Das Wachstum habe sich laut Garant-Geschäftsführer Jens Hölper auch in der Entwicklung aller Spezialverbände innerhalb der Gruppe widergespiegelt: „Die Küche ist und bleibt das neue Statussymbol. Kein Wunder also, dass dieser Trend gerade in einem Jahr, in dem sich das Sozialleben vornehmlich auf die eigenen vier Wände konzentrierte, noch einmal verstärkt wurde. So konnte Garant Küchen Areal um 19,4% wachsen. Darüber hinaus haben unsere Partner und wir auch in allen anderen Geschäftsfeldern und Warengruppen eine sehr erfreuliche Entwicklung zu verzeichnen – verbunden mit einer hohen Ausgabebereitschaft der Konsumenten und in der Folge einer deutlichen Tendenz zum ‚Trading up“ bei den verkauften Produkten. Im Geschäftsfeld Wohnen und Schlafen, das ebenfalls zweistellig um 11,9% gewachsen ist, haben insbesondere der Bettenbereich sowie die Polstermöbel hiervon überproportional stark profitiert. Und, last but not least, waren bei unseren Partnern von Garant Bad + Haus bei einem Plus von 7,7% insbesondere die staatlich geförderten, energetischen Sanierungen im Heizungsbereich – trotz eigentlich voll ausgelasteter Kapazitäten in den Betrieben – der wesentliche Wachstumstreiber.“

Guter Jahresstart dank Auftragsüberhängen

Dank zahlreicher Auftragsüberhänge aus 2020 ist auch das Jahr 2021 für die Garant Gruppe per Ende Februar mit + 11 Prozent bei den über den Verband regulierten Umsätzen bisher sehr erfreulich angelaufen. Während sich die Küchenhändler im Auftragseingang auch während des langen (und in Teilen des Landes ja nach wie vor ganz oder mit Beschränkungen andauernden) zweiten Lockdowns recht gut behaupten konnten, sei es allerdings für die Segmente Möbel und Betten deutlich schwieriger gewesen, zu Abschlüssen zu kommen, so Torsten Goldbecker. Bei einigen Warengruppen fehle eben das für den Verkauf nötige haptische Erlebnis. „Ungeachtet des zunächst auf dem Papier (noch) guten Jahresstarts bleiben wir jedoch natürlich in unserem Ausblick für das Gesamtjahr 2021 realistisch und sind uns im Klaren darüber, dass der Lockdown mit einigen Monaten Verzögerung seine Spuren in den fakturierten Umsätzen hinterlassen wird.“ Denn ob das entstandene Auftragsloch so schnell wieder aufzuholen wäre wie nach dem Frühjahr 2020, sei nicht zuletzt vor dem Hintergrund fraglich, dass zum Jahresende hin die Kapazitäten in Produktion und Montage knapp werden dürften – und auch die Verbraucherstimmung sei eine andere als noch nach dem ersten Lockdown.
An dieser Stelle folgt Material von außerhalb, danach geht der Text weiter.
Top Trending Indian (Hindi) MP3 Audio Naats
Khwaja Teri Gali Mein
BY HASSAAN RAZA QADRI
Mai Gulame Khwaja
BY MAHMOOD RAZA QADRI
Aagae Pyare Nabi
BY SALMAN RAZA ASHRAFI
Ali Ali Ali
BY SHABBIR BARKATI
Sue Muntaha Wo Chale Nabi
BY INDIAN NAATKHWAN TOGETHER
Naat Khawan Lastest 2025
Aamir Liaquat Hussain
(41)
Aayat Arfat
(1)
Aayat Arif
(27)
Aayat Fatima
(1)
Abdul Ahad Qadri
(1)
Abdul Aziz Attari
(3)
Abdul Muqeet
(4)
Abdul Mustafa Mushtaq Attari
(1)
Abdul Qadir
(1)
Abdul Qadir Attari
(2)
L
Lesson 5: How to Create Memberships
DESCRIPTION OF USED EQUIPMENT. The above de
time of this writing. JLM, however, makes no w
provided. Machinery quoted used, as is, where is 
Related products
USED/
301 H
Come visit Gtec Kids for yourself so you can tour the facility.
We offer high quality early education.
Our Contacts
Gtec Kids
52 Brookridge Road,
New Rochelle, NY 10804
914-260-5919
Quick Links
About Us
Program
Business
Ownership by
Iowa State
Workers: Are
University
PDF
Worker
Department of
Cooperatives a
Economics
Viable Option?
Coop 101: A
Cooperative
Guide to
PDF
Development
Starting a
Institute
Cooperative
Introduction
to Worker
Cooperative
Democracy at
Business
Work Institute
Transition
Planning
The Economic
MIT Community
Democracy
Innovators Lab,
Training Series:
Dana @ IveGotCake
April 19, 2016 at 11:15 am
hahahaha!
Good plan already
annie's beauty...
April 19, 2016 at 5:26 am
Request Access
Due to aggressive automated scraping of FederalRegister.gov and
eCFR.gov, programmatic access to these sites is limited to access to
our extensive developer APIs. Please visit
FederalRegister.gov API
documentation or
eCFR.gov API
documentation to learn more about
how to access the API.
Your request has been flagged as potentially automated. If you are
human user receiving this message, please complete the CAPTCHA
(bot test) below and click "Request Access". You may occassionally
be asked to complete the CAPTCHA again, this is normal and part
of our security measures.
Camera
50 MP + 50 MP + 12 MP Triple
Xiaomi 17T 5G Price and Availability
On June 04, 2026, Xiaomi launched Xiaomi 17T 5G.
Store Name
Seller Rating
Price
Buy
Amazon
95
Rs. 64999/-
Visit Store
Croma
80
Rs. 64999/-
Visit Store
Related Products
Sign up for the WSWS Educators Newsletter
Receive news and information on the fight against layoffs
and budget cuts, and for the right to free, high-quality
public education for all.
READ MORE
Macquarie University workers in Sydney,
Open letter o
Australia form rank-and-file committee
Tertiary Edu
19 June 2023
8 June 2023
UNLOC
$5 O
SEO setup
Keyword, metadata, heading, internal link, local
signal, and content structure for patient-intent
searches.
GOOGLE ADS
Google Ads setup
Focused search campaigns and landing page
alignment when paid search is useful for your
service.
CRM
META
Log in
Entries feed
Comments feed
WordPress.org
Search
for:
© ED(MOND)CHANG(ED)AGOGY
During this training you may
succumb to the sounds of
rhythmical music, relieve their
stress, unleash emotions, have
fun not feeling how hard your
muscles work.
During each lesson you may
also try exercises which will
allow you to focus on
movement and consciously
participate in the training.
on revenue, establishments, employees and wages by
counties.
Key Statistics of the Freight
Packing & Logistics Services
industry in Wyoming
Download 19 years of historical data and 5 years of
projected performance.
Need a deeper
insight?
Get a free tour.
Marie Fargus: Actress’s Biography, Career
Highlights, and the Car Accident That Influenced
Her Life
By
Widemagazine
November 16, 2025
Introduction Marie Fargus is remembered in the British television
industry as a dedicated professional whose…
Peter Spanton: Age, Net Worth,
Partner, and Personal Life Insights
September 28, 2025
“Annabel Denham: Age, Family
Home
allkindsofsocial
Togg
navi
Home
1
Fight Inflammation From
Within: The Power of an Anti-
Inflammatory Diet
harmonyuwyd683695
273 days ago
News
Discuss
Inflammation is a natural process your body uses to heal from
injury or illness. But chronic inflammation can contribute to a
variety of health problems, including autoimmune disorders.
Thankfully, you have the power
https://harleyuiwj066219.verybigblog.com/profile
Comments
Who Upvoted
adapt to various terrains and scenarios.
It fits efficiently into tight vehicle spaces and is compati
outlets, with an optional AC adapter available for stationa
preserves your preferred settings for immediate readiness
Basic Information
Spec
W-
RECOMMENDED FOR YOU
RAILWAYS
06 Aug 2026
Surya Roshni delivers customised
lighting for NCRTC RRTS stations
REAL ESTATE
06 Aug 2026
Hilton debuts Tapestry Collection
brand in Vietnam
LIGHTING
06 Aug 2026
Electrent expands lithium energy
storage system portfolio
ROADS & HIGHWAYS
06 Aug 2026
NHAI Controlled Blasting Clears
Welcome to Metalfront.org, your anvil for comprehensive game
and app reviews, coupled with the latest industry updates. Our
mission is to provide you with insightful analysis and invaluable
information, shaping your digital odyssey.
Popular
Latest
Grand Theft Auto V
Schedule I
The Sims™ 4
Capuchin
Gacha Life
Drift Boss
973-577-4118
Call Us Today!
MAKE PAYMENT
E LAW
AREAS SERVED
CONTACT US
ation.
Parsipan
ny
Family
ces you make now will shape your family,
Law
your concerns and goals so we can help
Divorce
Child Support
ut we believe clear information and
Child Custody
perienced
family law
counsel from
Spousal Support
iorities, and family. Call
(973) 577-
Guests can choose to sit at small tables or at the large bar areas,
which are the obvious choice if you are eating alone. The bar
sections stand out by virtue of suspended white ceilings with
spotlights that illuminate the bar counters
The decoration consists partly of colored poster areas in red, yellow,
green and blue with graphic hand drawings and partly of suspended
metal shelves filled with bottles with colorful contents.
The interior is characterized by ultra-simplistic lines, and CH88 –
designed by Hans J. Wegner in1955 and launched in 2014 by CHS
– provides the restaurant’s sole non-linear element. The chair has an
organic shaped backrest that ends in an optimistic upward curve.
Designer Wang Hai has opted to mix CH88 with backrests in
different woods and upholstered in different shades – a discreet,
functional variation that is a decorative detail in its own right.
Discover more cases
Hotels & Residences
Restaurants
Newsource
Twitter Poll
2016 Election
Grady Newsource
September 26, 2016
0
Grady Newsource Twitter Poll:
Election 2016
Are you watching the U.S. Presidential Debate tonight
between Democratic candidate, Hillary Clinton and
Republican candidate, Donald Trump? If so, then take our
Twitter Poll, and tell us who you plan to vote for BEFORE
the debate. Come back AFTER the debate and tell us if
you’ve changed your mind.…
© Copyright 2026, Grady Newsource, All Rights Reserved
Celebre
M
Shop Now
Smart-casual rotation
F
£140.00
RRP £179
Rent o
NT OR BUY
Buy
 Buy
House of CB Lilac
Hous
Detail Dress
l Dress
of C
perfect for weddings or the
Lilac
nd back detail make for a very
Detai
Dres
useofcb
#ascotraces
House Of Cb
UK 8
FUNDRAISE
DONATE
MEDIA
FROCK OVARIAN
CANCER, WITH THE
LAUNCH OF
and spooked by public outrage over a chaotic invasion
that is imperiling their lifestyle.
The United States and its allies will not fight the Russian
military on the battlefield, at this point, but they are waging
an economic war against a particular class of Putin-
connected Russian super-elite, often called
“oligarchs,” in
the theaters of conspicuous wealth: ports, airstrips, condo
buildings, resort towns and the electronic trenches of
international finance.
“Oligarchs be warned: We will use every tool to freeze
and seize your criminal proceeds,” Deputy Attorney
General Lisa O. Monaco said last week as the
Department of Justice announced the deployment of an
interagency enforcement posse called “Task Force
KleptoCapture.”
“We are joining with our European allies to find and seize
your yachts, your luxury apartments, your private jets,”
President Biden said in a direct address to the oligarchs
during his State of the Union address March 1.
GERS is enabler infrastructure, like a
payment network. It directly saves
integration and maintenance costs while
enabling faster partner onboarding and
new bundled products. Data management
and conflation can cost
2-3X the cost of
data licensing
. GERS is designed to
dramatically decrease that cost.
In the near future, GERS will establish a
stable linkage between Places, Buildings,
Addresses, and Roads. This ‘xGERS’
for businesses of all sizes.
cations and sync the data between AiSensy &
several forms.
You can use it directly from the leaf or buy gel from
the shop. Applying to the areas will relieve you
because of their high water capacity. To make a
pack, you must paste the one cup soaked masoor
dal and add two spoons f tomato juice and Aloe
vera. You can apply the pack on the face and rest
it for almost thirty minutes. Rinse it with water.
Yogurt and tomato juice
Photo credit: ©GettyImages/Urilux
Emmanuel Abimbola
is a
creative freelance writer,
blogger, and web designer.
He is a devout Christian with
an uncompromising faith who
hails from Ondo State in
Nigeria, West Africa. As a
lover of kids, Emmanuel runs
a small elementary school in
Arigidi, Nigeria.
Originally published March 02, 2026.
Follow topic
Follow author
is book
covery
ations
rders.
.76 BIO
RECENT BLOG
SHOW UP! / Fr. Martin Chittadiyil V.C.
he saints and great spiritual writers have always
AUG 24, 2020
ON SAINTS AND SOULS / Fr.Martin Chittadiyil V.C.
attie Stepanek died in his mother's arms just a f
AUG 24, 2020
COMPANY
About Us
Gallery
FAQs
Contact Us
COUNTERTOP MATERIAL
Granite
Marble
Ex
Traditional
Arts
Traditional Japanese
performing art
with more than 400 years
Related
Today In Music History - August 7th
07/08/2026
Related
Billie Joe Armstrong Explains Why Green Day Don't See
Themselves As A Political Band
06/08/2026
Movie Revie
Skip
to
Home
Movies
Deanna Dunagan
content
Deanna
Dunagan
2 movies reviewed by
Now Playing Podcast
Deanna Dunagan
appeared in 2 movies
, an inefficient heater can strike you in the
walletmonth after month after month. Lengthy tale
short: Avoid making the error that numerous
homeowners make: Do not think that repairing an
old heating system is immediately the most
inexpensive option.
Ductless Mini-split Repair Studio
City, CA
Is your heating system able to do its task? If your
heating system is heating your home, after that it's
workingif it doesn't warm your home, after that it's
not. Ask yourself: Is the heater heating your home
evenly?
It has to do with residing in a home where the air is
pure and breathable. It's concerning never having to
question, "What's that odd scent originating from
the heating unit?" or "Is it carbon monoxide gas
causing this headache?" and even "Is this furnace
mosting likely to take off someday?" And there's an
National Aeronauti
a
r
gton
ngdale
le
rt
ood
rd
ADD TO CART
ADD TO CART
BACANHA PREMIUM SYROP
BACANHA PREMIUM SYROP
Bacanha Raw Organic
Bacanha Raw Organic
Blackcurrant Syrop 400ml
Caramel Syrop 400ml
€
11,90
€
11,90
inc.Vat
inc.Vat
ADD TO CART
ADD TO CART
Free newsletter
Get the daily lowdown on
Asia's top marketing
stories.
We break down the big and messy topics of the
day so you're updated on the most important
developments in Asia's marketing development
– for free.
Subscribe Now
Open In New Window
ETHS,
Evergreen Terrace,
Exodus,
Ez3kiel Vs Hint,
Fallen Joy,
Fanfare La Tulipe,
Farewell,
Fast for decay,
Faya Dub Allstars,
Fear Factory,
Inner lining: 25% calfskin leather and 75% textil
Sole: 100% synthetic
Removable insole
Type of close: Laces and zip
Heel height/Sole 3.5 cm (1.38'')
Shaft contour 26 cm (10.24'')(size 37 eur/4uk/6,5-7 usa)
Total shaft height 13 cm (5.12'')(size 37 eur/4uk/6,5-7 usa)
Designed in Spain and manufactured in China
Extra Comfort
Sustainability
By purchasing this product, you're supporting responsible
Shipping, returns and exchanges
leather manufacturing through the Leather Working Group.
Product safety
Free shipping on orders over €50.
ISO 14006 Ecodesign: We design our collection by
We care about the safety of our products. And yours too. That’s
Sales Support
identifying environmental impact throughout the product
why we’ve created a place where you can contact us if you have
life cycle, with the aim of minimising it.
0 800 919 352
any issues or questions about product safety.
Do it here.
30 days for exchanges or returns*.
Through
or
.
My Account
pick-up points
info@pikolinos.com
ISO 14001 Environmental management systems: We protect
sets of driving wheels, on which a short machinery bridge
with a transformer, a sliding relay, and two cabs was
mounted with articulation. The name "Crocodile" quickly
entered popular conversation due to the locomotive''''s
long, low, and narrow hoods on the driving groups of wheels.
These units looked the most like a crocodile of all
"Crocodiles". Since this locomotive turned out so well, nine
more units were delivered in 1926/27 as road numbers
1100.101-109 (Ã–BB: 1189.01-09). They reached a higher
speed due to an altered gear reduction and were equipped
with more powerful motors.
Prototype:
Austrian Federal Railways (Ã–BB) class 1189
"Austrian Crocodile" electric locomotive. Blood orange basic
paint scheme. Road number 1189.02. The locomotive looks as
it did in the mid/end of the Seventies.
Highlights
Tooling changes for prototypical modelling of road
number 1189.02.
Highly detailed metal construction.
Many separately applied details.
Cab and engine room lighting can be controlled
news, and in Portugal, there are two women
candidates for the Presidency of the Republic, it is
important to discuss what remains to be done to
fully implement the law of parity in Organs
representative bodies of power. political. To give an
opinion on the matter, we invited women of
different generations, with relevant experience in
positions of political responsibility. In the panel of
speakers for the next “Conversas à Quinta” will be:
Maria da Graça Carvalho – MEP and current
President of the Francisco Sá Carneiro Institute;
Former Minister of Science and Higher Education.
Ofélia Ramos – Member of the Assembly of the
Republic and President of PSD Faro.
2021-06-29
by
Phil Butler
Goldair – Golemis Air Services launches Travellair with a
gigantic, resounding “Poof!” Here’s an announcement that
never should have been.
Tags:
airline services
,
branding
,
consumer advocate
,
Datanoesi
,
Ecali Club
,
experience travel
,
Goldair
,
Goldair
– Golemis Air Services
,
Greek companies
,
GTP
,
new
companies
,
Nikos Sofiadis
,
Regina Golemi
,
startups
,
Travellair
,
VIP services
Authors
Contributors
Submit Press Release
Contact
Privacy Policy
Zudem dürften in diesem Jahr auch wieder deutlich mehr verfügbare Mittel in Freizeit und Urlaub fließen, sofern die Impfungen es zuließen. Die Garant Geschäftsführung erhofft sich von den aktuellen ersten Öffnungsschritten eine deutliche Verbesserung der Lage für die angeschlossenen Fachhändler. Diesen Schritten müssten aber nun rasch weitere und weitreichendere folgen, verbunden mit einer klaren Strategie und vor allem Umsetzung in Testung, breit angelegter Impfung und digitaler Kontaktnachverfolgung.